Neb. lawmakers want to give voters chance to ax treasurer’s office, say it could save money

By Nate Jenkins, AP
Tuesday, March 9, 2010

Neb. voters may get chance to cut treasurer’s job

LINCOLN, Neb. — Nebraska lawmakers want to put the state treasurer’s office on the chopping block.

On Tuesday, they easily gave first-round approval to a measure that would go before voters in the November general election. If approved then, the office now held by Shane Osborn and that has been a stepping stone to higher office would be eliminated in 2015.

“From what I’ve heard, people are fed up with us not streamlining government,” said Sen. Galen Hadley of Kearney. “Give it to the people to tell us yes or no.”

It’s unclear how much money, if any, would be saved by getting rid of the office that has existed for about 155 years. At the least, the salary and benefits of the officeholder — about $117,000 — would be taken off the state’s financial books, said Sen. Dennis Utter of Hastings, who introduced the measure.

But Utter is confident that the state would save significantly more because existing state agencies could assume some of the duties without making many changes.
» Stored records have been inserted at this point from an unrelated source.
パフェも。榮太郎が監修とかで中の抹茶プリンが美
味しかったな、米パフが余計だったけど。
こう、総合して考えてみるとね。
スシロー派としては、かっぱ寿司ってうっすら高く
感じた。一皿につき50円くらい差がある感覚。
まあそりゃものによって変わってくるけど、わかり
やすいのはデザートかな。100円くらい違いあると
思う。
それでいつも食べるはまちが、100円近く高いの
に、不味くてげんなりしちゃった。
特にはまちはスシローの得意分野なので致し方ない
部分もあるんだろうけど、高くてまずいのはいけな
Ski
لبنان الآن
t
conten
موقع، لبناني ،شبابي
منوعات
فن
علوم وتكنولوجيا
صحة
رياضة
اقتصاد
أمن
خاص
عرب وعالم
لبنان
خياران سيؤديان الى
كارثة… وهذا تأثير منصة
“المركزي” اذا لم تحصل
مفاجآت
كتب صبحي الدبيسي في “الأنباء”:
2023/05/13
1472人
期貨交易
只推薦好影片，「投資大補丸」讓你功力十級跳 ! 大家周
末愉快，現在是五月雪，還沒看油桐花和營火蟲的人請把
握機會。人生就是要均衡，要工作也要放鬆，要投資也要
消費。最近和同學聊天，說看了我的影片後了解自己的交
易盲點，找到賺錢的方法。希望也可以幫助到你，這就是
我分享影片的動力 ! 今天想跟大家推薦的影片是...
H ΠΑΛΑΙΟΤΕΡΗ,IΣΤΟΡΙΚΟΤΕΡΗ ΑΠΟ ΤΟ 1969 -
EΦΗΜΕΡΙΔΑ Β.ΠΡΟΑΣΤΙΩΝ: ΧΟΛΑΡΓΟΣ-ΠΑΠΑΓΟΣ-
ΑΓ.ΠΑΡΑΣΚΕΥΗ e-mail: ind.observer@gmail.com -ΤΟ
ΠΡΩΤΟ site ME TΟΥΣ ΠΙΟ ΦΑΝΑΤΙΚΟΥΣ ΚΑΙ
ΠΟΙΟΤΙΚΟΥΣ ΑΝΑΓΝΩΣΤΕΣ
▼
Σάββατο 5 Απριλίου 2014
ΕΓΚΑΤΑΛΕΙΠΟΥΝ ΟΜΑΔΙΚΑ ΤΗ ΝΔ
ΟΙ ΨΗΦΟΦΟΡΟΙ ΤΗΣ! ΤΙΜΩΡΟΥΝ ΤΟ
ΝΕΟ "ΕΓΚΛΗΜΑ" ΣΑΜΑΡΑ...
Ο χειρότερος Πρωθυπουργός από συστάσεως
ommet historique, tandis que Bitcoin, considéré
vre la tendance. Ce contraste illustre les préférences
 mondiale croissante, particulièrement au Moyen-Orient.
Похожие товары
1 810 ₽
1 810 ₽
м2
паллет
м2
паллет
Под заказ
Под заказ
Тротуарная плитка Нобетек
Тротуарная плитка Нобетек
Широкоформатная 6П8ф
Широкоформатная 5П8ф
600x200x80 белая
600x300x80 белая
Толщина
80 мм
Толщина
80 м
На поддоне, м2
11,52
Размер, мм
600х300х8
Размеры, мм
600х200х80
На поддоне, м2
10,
In addition, he argued, the office isn’t needed because it doesn’t have any policymaking power.

During the debate on Tuesday, state Sen. Tom Carlson of Holdrege said Utter must be assuming that the current state treasurer “isn’t doing anything.” ”You don’t want to go there,” he said to Utter.

Said Utter: “I’m not going there … but I’m not arguing that.”

Osborn vehemently disagrees even though he isn’t seeking re-election. One of the primary jobs of the office is returning to people unclaimed property such as uncashed payroll checks and gift cards. The office has returned about $43.5 million since Osborn took office in 2007.

The office also acts as the state’s banker, receiving and disbursing state revenue, and does the same with child-support payments.

“It’s important for people to have a person who they elected directly overseeing their finances,” Osborn said. “Yes, a bureaucrat could perform” some of the duties, “but I think having someone directly accountable … makes the people involved with their government.”

“The agencies don’t respond as well to … bureaucrats, as they do a constitutional officer,” he added later.

Currently, treasurers are elected in 37 states and Utter said seven states don’t have a treasurer. In some other states, legislatures select treasurers, and in some they are appointed by governors.

The treasurer’s office currently has about 50 employees and a budget of $26.5 million. Utter said about $5.5 million of that goes to administration, and he believes some of that cost could be eliminated by axing the office.

Some lawmakers have their doubts that there will be savings, saying that that cutting the office could actually enlarge state government.

“I think they’re going to expand other areas of government to handle the duties,” said Sen. Charlie Janssen of Fremont.

The proposed constitutional amendment must still pass two more rounds of debate before going before voters.